Dwyer accuses the CCBC of waging class war, a tactic in use by radio talk show demagogues to discredit working-class demands for social and economic justice.
The rule of thumb is that Rimrock, McGuireville, and outlying areas tend to be predominately working-class, while Lake Montezuma is home to many retirees and professionals. Lake Montezuma proponents of development intend to situate their mini-malls, chain stores, sewage treatment plants, and other unsightly projects in Rimrock and McGuireville.
Rimrock and McGuireville residents are generally opposed to this intrusion. I speak in generalities here ‹ quite a few of our petition signers live in Lake Montezuma. Still, if this is class war, so be it.
Our new country store, Barefoot's Market and Deli, also comes in for its share of Dwyer's ill will. The new (local) owners most assuredly did not establish this pleasant and well-stocked little business in order to monopolize the area's grocery trade, as Dwyer charges. They invested a great deal of time and money to establish a place for all the people of our small communities to gather, including Bill Dwyer.
Customers sit and chat around the sturdy new picnic tables and umbrellas out front. The owners are a dynamic young brother-and-sister team who have quickly involved themselves in community issues. They are outspoken, well-educated, and idealistic. We need more young people of their caliber to inject life and vision into our three communities. What is the point of criticizing them for intentions they do not hold?
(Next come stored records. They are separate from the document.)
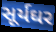
સૂર્યઘર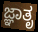
ಜ್ಞಾತೃ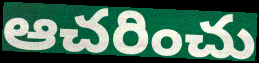
ఆచరించు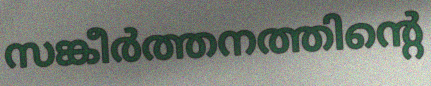
സങ്കീർത്തനത്തിന്റെ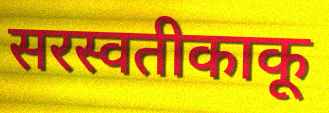
सरस्वतीकाकू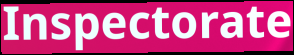
Inspectorate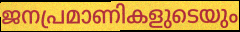
ജനപ്രമാണികളുടെയും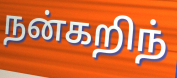
நன்கறிந்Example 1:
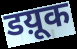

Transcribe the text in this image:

डय़ूक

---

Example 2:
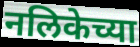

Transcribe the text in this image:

नलिकेच्या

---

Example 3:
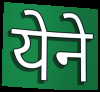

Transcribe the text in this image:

येने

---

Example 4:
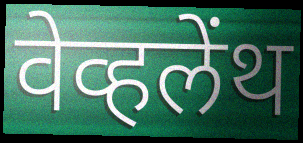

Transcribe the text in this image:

वेव्हलेंथ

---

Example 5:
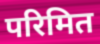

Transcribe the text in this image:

परिमित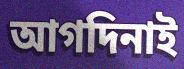
আগদিনাই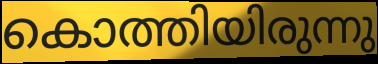
കൊത്തിയിരുന്നു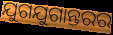
ଯୁଗଯୁଗାନ୍ତରର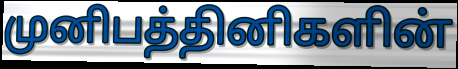
முனிபத்தினிகளின்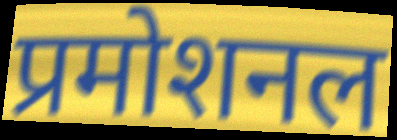
प्रमोशनलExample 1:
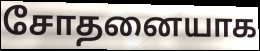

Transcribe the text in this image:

சோதனையாக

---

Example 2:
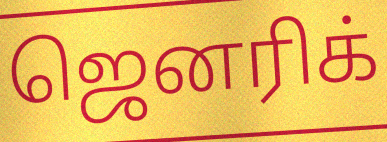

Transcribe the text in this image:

ஜெனரிக்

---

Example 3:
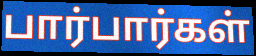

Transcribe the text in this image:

பார்பார்கள்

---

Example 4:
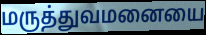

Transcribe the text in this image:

மருத்துவமனையை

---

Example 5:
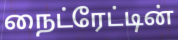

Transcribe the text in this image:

நைட்ரேட்டின்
Indeed, why refer to any small business owners as protectors of "marginal retail establishments." These "marginal" businesses are their life's blood. Every American has a right to set up a small, independent business. Wal-Mart has already obliterated many of Cottonwood's "marginal retail establishments." The CCBC do not find such a prospect appealing.
Dwyer's comments on property rights are not incorrect.
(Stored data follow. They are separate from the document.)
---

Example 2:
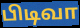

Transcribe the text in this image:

பிடிவா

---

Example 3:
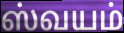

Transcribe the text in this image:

ஸ்வயம்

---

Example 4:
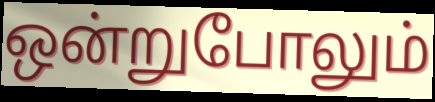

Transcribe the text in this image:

ஒன்றுபோலும்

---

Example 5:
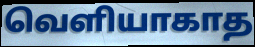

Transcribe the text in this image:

வெளியாகாத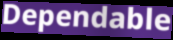
DependableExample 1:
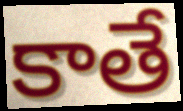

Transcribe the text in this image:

కాతే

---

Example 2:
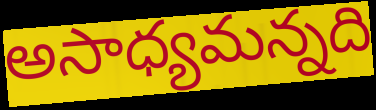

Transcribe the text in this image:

అసాధ్యమన్నది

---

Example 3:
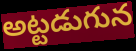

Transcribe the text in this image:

అట్టడుగున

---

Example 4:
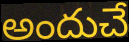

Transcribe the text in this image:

అందుచే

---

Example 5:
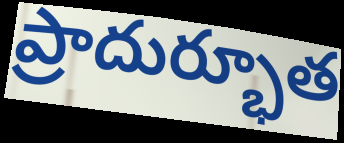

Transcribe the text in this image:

ప్రాదుర్భూత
In this country, people can pretty much do as they please with property they own. But at what point do unrestricted property rights and runaway development bring about a decline in everyone's property values?
When the water is gone? When septic and agricultural run-off poison both land and water? When the stench of a new sewage treatment plant hangs permanently over the length of our little green valley? When toxins from the plant seep into our notoriously porous caliche, then into our remaining groundwater?
The CCBC do have viable alternatives in mind. For instance, the area is ripe for a Main Street USA makeover, if we take it up before the small businesses and architecture that make us unique are replaced by 7-11's and Sonics. We can look to
Flagstaff's involvement with this program, in which individuals from wildly diverse backgrounds cooperated in making Flag's downtown one of the most agreeable and distinctive in the state. The entire downtown area is revitalized; local merchants and property owners cooperate and thrive. Rather than create dissension and ill will, rather than declare culture and class war, let's cooperate to maintain our small-town heritage and ambiance.
Jeanette Rodda is a resident of Rimrock.